Research & Papers

Sem-Detect catches AI-written peer reviews with 25% better accuracy

New method spots AI reviews by analyzing ideas, not just text patterns.

Deep Dive

A team led by André V. Duarte and including researchers from Carnegie Mellon University and other institutions has introduced Sem-Detect, a novel method to detect AI-generated peer reviews. Unlike previous approaches that rely solely on textual features (like word frequency or perplexity), Sem-Detect shifts the focus to the semantic content of reviews. It operates by comparing a target review against multiple AI-generated reviews of the same paper, leveraging the finding that different AI models tend to converge on similar points and claims, while human reviewers introduce more unique and diverse judgments. This claim-level semantic analysis allows Sem-Detect to distinguish fully AI-generated reviews from authentic human ones, and importantly, from human reviews that have been refined using an LLM — which still retain human semantic signals.

Tested on a dataset of over 20,000 peer reviews from top AI conferences ICLR and NeurIPS, Sem-Detect achieved a 25.5% improvement in True Positive Rate at a 0.1% False Positive Rate over the strongest baseline in a binary classification setting. In a three-class scenario (human, AI-generated, LLM-refined human), the method misclassified fewer than 3.5% of LLM-refined human reviews as AI-generated, demonstrating that post-hoc LLM refinement preserves the semantic distinctiveness of human thought.

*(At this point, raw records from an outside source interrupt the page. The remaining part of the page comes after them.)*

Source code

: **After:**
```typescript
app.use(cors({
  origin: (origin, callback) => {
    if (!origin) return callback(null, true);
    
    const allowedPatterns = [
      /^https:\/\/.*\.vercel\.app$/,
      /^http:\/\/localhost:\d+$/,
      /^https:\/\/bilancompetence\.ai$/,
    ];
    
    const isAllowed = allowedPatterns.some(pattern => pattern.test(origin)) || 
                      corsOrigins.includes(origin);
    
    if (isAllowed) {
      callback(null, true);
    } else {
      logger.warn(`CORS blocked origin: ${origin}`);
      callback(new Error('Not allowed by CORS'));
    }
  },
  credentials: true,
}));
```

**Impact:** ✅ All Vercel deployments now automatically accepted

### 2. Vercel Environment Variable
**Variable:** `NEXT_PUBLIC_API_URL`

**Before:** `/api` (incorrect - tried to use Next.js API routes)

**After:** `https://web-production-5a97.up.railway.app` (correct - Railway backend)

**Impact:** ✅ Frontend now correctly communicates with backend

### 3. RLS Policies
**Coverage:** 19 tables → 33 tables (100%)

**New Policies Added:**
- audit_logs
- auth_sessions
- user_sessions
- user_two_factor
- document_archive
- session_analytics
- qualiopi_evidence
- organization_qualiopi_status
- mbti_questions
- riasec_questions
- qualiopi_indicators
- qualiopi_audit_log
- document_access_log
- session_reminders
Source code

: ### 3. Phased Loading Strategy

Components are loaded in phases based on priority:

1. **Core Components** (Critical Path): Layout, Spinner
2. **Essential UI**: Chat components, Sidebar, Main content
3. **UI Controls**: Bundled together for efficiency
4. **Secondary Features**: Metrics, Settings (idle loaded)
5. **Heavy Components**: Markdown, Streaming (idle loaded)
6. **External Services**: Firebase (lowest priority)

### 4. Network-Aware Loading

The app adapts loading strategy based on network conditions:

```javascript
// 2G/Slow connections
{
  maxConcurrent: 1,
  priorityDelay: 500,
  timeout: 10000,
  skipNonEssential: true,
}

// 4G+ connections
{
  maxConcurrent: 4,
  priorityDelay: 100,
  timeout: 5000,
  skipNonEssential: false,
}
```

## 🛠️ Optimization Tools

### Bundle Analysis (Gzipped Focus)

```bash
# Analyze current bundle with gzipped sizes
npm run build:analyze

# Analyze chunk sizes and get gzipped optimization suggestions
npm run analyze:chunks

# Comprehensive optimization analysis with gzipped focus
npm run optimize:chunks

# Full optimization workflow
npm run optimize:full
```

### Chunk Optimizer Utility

The approach offers a practical tool for conference organizers and journal editors to maintain the integrity of peer review, especially as generative AI usage becomes widespread.

Key Points
  • Sem-Detect uses claim-level semantic analysis, not just text features, to detect AI-written peer reviews.
  • Achieved 25.5% improvement in TPR@0.1% FPR over baselines on 20,000+ reviews from ICLR and NeurIPS.
  • Fewer than 3.5% of LLM-refined human reviews are misclassified as AI-generated, preserving human signal.

Why It Matters

Protects peer review integrity by catching AI-generated reviews without penalizing authors who use LLMs for polish.